SADDLEWORTH PARISH Councillors have refused to handover a decorative shield which is a key piece of a priceless ‘national treasure.’
The carved crest is thought to belong to the first state bed of King Henry VII and his bride, Elizabeth of York, dating back to 1486.
The unique bed currently features in an exhibition at Hever Castle but on a visit to Saddleworth the owner discovered the crest fixed to lintel above a door at Uppermill’s Library.
Saddleworth’s link to the crest dates to when the bed was bought in 1842 by antiquarian and architect George Shaw from Uppermill.
The bed inspired the exotic Tudor embellishment and decoration of his house, St Chad’s, which is now the Library on High Street.
And before disposing of the bed, Mr Shaw removed the crest from the canopy and placed it above the door to his parlour, where it has remained since.
Ian Coulson, the bed’s owner and a fourposter bed expert, asked the Parish Council to release the artefacts to appear in the exhibition ‘A bed of roses’ at Hever Castle Kent.
But the Council’s Conservation and Planning Committees say the crest should remain in the community.
“It is part of the story of George Shaw, who was responsible for the antique and Gothic appearance of St Chad’s,” they said.

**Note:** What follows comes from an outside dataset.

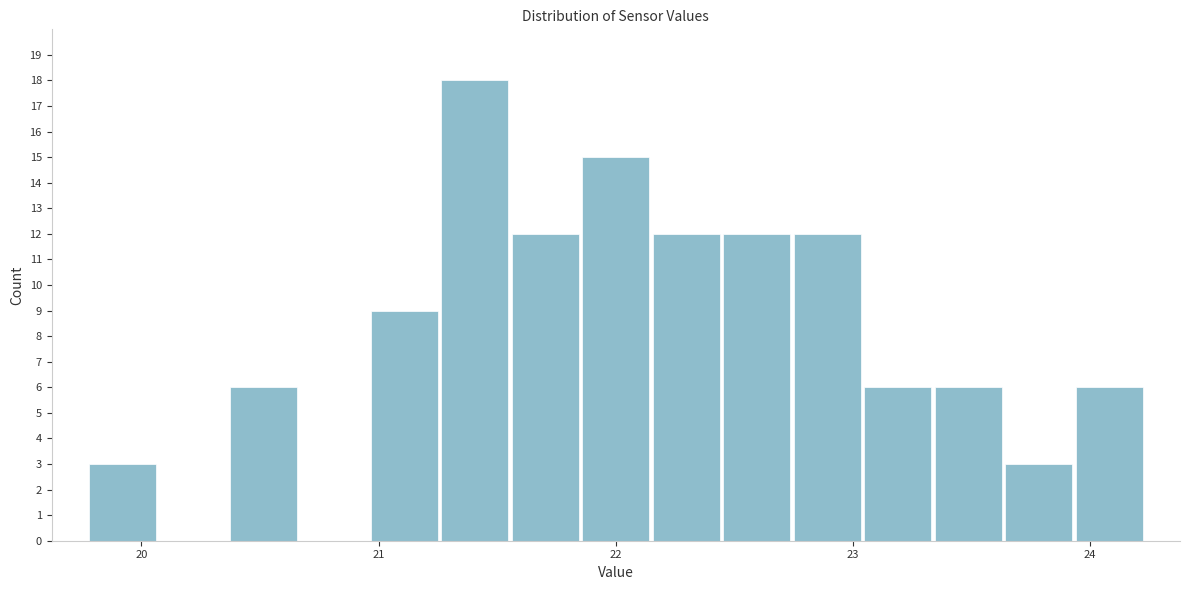

Read against the x-axis, roughly where is the centre of the tallest bar?

21.4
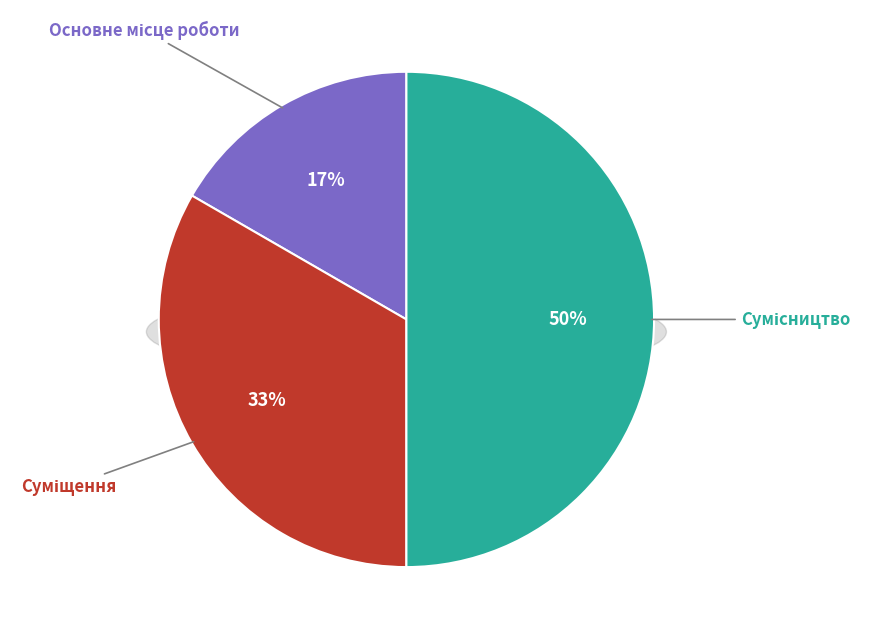

How many segments does this pie chart have?

3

“The bed inspired much of the carving in the building and Mr Shaw’s retention of this component adds much to the historic importance of this surviving Grade Two listed building.”
They added: “A better solution would be to keep the artefact in its existing position and produce a faithful copy, with the necessary additions, which can be reunited with the original bed.”
But Mr Coulson, who bought the bed in an auction several years ago for £2,200, said: “I’m deeply disappointed.
“The bed is an artefact of the greatest historic and cultural importance and can correctly deemed a national treasure.
“We have gone to great lengths to display the bed at Hever Castle as it would have been seen against the wall of the Painted Chamber.
“The shape, size and content of the royal crest is a critical pin in this visual and intellectual presentation.
“I cannot comprehend the logic to refuse the request to display the royal crest correctly for the nation.
“I shall appeal against this recommendation and hope that common sense will prevail.”
Cllr Mike Buckley, History expert and chair of the Conservation Committee, said: “Research reveals the bed is a genuine Tudor relic and most probably the actual marriage bed made for Henry VII in 1486.
“The request to reunite the panel with the original bed is a difficult decision. The panel has enormous local heritage value.
“On the other hand, a case can be made it rightly belongs on the original bed, an amazing survival of national historic and heritage significance.”
Dr Jonathan Foyle will be giving a lecture on the Tudor bed and its history as part of the Saddleworth Festival of the Arts.
“George Shaw of Saddleworth, the Man who Unwittingly Rescued a Royal Treasure, ” takes place on Saturday, June 13 at Saddleworth Museum, 2pm.
Tickets cost £10 from Saddleworth Museum or the Saddleworth Festival Ticket Office.